- **THE PROBLEM**:
Edit everything in the voting news digest below from "Lawmakers in Georgia" down to "Colorado requires them.", replacing "pilot program" with "trial program".

The Voting News Weekly: The Voting New Weekly for September 18-24 2017
More than ten months after the election, the Department of Homeland Security notified the 21 states that it says Russian government hackers tried to breach during the 2016 election. NPR reports that State election officials have complained for months that the lack of information from the federal government was hampering their efforts to secure future elections. “We heard that feedback,” says Bob Kolasky, acting deputy undersecretary for DHS’s National Protection and Programs Directorate. “We recognize that it is important for senior state election officials to know what happens on their state systems.”
Following weeks of scrutiny surrounding Facebook’s potential role in influencing the 2016 election, CEO Mark Zuckerberg announced that the social network will provide Congress the contents of 3,000 advertisements purchased by Russians during the 2016 campaign. The acknowledgment of Facebook’s possible role in affecting the elections is a major shift from the CEO’s initial statements on the subject. Zuckerberg had previously said that the idea that “fake news” on Facebook had played a role in the election of Donald Trump was “a pretty crazy idea”. Facebook’s sales teams, however, have touted the company’s ability to “significantly shift voter intent” through ads.
The Federal government’s ability to protect against future cyberattacks on election infrastructure and processes was questioned by John Allen and Michael O’Hanlon of the Brookings Institute. They endorsed a bipartisan amendment to the annual defense authorization sponsored by Senator Amy Klobuchar (D-MN) and Senator Lindsey Graham (R-SC) that would help states block cyber-attacks, secure voter registration logs and voter data, upgrade election auditing procedures, and create secure and useful information sharing about threats.
In a Guardian oped, Andrew Gumbel warns about efforts of the Trump Administration and the President’s Election Commission to justify new barriers to voting. He observes that “[t]o counter the mainstream studies dismissing many of Kobach’s assertions, his supporters have begun generating a research trail of their own. One rightwing thinktank called the Government Accountability Institute (cofounded by Steve Bannon with money from Robert and Rebekah Mercer) recently turned to data companies using questionable fuzzy matching to postulate the existence of more than 8,000 double voters in the 2016 election. (Only a handful of instances of actual double-voting have emerged, on a statistically insignificant scale.)”
Lawmakers in Georgia have begun discussing the move to replace the state’s fleet of Diebold touchscreen voting machines. The state will conduct a pilot program in the use of paper ballots this November for a municipal election but a move to a statewide paper ballot system is not expected before 2020. The bills are expected to be signed into law, as Governor Raimondo has already voiced support for vote auditing. Championed in Rhode Island by Verified Voting, Common Cause and the ACLU risk-limiting auditshave been piloted in several states, including California and Ohio, though currently only Colorado requires them.

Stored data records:

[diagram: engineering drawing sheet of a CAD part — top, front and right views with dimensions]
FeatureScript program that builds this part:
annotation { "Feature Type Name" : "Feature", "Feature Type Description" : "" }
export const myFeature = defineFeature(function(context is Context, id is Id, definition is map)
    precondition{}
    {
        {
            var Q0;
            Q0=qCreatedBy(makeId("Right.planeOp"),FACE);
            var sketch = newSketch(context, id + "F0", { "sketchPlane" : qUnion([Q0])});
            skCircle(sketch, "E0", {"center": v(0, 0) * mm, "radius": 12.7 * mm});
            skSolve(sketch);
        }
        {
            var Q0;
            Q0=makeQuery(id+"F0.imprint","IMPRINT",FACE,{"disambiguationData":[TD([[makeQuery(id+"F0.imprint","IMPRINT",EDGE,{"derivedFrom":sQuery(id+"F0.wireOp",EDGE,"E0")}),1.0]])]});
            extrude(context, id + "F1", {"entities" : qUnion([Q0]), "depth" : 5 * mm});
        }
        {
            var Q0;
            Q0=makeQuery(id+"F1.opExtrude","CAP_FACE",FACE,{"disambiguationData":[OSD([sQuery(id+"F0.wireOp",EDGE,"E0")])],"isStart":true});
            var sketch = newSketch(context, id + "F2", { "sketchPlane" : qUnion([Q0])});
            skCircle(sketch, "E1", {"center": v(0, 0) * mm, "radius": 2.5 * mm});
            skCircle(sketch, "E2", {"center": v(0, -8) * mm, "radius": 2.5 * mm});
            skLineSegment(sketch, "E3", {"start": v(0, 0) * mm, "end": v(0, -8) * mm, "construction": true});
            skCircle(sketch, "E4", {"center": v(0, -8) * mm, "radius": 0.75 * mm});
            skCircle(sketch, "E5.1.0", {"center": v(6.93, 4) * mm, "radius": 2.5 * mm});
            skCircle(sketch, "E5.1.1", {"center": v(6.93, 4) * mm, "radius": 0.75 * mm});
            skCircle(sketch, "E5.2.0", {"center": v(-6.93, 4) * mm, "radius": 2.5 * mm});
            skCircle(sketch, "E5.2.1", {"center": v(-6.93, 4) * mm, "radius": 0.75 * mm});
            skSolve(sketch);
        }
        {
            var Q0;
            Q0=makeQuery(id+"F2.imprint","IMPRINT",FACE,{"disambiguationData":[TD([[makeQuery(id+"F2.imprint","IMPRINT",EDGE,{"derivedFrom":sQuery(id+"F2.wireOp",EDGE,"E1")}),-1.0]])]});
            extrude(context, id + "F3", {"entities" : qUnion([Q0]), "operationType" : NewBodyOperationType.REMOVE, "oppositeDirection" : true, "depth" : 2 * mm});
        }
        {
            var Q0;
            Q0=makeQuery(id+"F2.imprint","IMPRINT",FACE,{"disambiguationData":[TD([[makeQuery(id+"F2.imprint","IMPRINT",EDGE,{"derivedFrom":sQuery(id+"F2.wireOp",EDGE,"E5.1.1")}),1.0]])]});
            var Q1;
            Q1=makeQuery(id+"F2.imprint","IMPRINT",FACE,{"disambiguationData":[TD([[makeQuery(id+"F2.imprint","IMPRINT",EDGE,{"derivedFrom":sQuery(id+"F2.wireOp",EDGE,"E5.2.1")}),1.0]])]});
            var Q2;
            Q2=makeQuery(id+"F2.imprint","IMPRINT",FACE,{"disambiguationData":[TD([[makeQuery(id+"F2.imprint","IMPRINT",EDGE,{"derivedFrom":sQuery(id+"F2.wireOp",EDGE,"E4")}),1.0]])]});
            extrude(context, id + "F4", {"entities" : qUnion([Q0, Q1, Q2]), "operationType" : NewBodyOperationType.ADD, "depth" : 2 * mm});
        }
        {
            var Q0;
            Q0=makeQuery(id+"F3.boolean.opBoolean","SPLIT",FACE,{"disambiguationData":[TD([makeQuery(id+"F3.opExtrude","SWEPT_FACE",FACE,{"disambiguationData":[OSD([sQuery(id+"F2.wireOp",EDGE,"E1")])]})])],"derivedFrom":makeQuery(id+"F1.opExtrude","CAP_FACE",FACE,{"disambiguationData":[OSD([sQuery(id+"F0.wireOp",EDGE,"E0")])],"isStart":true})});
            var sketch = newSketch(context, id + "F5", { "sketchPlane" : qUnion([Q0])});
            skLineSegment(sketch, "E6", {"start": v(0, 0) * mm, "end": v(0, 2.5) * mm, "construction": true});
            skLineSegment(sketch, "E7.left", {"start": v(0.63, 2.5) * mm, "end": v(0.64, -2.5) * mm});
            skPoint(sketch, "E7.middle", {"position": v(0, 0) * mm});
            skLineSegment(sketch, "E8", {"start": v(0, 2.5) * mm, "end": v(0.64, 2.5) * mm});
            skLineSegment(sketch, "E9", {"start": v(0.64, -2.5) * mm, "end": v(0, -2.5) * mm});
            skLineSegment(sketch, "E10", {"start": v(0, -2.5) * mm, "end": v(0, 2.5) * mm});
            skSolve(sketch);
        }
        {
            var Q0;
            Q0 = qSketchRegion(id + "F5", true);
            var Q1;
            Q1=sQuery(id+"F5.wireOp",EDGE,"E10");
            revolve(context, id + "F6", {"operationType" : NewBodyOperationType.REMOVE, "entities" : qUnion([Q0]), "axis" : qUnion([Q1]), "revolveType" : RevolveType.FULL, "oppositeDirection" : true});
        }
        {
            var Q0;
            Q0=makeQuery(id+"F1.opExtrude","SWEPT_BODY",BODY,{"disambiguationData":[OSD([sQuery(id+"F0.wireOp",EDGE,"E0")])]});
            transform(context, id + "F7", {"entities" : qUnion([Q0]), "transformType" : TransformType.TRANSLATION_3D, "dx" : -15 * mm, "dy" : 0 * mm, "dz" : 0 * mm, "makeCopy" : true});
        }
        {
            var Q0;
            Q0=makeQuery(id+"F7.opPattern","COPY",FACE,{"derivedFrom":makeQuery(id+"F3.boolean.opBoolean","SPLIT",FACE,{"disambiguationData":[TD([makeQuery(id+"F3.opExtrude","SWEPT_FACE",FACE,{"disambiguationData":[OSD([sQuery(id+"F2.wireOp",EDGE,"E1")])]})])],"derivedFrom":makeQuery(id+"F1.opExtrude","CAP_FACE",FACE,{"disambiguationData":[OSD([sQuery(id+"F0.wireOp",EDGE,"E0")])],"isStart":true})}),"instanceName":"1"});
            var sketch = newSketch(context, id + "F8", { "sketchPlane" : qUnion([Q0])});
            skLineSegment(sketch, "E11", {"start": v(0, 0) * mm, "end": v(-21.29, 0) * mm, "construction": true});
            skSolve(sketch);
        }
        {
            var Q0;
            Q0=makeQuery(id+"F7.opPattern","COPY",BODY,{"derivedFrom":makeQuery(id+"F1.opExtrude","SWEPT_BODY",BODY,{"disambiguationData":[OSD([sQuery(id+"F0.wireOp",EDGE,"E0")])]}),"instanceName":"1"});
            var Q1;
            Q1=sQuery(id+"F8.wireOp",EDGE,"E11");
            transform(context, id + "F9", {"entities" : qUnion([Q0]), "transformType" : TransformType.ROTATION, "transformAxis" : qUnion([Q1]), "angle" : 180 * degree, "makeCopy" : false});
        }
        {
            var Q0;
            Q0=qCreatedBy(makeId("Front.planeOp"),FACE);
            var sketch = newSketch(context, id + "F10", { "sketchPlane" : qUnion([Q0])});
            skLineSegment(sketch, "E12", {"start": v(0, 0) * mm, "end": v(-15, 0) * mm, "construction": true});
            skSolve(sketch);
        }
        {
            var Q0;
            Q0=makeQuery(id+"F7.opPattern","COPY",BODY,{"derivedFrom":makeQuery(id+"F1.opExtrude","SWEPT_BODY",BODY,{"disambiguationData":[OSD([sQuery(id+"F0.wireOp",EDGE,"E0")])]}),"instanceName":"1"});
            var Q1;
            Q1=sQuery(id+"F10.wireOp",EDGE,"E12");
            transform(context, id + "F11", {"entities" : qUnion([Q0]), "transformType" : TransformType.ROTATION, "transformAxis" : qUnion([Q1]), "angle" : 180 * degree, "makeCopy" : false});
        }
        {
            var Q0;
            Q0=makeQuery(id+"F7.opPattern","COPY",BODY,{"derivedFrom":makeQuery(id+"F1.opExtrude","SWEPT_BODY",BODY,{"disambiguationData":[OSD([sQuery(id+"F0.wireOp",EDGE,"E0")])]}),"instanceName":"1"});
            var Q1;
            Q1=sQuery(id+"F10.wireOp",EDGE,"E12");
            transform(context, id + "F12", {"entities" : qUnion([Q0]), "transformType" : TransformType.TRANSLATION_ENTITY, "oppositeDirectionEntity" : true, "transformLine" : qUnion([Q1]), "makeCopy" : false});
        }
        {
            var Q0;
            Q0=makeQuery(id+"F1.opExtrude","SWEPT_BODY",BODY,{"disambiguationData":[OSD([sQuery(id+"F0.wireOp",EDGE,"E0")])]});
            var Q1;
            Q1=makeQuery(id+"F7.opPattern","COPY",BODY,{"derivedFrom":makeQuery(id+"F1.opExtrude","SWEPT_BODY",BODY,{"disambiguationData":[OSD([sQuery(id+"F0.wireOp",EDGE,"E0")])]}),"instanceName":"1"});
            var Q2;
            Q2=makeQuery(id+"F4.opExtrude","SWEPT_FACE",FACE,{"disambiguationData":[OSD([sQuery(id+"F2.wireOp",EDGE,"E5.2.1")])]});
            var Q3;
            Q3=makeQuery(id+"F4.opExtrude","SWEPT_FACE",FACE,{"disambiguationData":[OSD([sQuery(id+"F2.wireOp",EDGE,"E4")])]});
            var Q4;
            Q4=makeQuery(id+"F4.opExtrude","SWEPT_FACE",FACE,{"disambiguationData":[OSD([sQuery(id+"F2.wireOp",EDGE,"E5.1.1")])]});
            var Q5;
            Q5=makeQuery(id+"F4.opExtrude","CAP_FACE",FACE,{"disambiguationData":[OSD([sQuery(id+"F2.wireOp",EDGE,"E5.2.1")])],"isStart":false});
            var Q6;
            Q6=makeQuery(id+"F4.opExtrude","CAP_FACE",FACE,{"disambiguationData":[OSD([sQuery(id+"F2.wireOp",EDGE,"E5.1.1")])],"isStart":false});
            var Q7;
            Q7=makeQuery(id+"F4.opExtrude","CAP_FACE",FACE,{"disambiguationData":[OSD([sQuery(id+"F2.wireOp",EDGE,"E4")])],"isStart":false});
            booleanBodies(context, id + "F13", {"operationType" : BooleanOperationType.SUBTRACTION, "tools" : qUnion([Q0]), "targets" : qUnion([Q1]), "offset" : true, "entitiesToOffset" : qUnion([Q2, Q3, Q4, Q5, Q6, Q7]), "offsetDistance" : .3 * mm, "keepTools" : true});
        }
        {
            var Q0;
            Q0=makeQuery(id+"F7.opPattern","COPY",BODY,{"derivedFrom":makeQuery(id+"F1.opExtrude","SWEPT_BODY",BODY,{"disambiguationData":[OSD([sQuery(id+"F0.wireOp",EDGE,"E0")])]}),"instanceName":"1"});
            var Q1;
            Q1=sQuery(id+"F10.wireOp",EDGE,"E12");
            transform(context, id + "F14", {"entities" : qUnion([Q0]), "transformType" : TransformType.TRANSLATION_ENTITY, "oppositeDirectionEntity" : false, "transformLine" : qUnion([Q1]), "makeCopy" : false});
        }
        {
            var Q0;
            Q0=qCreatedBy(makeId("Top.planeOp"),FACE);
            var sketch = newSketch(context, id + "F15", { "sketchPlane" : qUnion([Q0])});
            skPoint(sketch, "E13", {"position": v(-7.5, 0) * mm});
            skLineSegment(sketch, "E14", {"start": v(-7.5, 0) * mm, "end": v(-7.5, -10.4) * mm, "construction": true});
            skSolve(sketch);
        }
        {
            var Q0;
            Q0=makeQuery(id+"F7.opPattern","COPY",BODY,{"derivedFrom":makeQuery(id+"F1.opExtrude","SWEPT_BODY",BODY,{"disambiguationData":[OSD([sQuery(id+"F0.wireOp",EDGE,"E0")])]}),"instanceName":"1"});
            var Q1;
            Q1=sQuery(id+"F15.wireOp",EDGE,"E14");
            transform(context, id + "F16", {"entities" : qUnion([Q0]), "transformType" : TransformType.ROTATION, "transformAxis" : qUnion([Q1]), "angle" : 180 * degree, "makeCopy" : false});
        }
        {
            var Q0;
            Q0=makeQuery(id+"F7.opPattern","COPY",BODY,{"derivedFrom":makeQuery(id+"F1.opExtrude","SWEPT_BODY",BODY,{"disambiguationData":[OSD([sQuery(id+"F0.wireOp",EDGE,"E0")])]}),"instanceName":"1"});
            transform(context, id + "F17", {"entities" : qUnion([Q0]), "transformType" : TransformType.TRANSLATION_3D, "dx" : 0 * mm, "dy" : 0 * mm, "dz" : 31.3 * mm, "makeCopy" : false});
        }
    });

- **PROBLEM SOLUTION**:
Lawmakers in Georgia have begun discussing the move to replace the state’s fleet of Diebold touchscreen voting machines. The state will conduct a trial program in the use of paper ballots this November for a municipal election but a move to a statewide paper ballot system is not expected before 2020. The bills are expected to be signed into law, as Governor Raimondo has already voiced support for vote auditing. Championed in Rhode Island by Verified Voting, Common Cause and the ACLU risk-limiting auditshave been piloted in several states, including California and Ohio, though currently only Colorado requires them.